Abstract 2825: Coronary Disease Associations of Matrix Metalloproteinases 1, 2, 3, & 9 and Tissue Inhibitor Metalloproteinases 1, 2, & 3
Background: The association of matrix metalloproteinases (MMPs) to coronary heart disease is increasingly recognized. The relationship of a single nucleotide polymorphism (SNP) to coronary artery disease (CAD) has been evaluated for multiple MMP genes, but studies of them together are scarce. We studied the association of CAD and SNPs in MMP genes and their tissue inhibitors (TIMPs): MMP-1 (1G/2G), MMP-2 (C-1306T), MMP-3 (5A/6A), MMP-9 (C-1562T & exon 6 G-A [R279Q]), TIMP-1 (T372C), TIMP-2 (A-596C), and TIMP-3 (C249T).
Methods: Patients (N=4526) with angiographically-defined CAD (≥1 lesion of ≥70% stenosis, n=3426) or no CAD (no lesions) were evaluated (those with mild CAD were excluded). Due to linkage disequilibrium, MMP-1 and MMP-3 SNPs (on chromosome 11) were combined as one variable (MMP-1/3) as were the two MMP-9 SNPs. Overall population and subpopulation analyses were performed. Bonferroni correction required p≤0.00833 for significance.

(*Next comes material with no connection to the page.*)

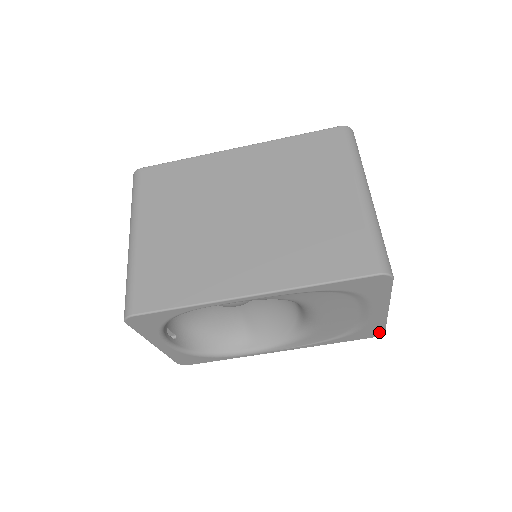
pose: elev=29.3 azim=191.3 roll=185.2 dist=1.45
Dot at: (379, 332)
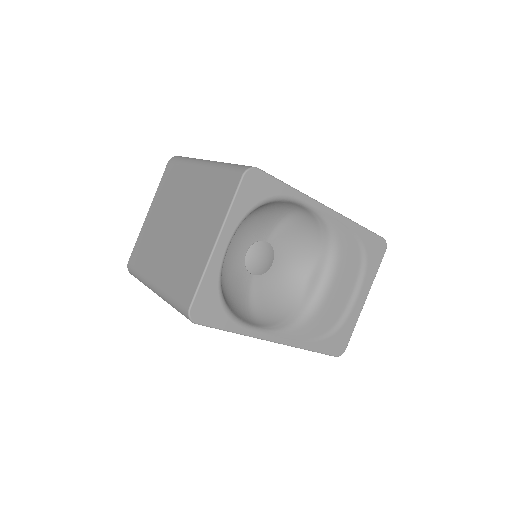
Dot at: (344, 346)
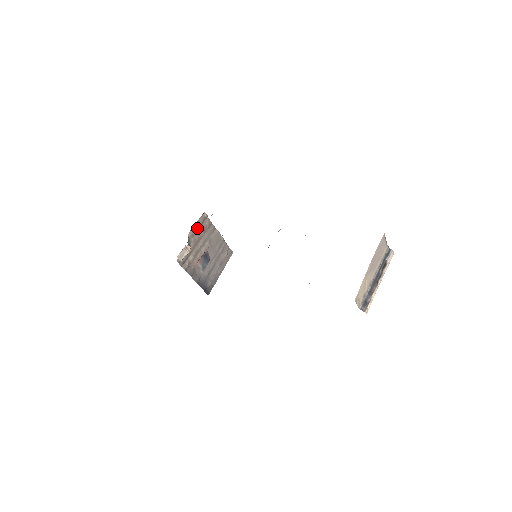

Results: In the overall population, MMP-1/3 was associated with CAD (vs. wild-type 2G2G/6A6A), with increased risk for 2G1G/6A6A (OR=1.41, p=0.018), 2G1G/6A5A (OR=1.44, p=0.001), 2G1G/5A5A (OR=1.50, p=0.006), and 1G1G/5A5A (OR=1.29, p=0.047) (multivariable adjustment: p=0.037, 0.020, 0.035, 0.17, respectively). No effect was found for any other composite genotypes. TIMP-2 had suggestive significance (CC vs. AA: OR=0.082, p=0.045). No associations were found for MMP-2, MMP-9, TIMP-1, or TIMP-3, and no interactions existed between MMPs and their respective TIMPs. Among females, TIMP-1 (on X chromosome) showed a trend (vs. TT, TC: OR=1.24, p=0.08; CC: OR=1.30, p=0.09), as did MMP-2 (vs. CC, TT: OR=1.57, p=0.056), but other sex-specific results were not improved. No smoking interactions were found.
Conclusions: Associations of CAD to composite genotypes across MMP-1 and MMP-3 were found, with weak associations for MMP-2, TIMP-1, and TIMP-2. MMP-1/3 and TIMP-1 were also implicated in this population in previous studies for MI, although the genotypes associated were not always the same. The inconsistency in genotype associations suggests that these SNPs do not adequately account for the genes’ genetic variation and indicate a need for comprehensive evaluation of all genetic variation in these genes.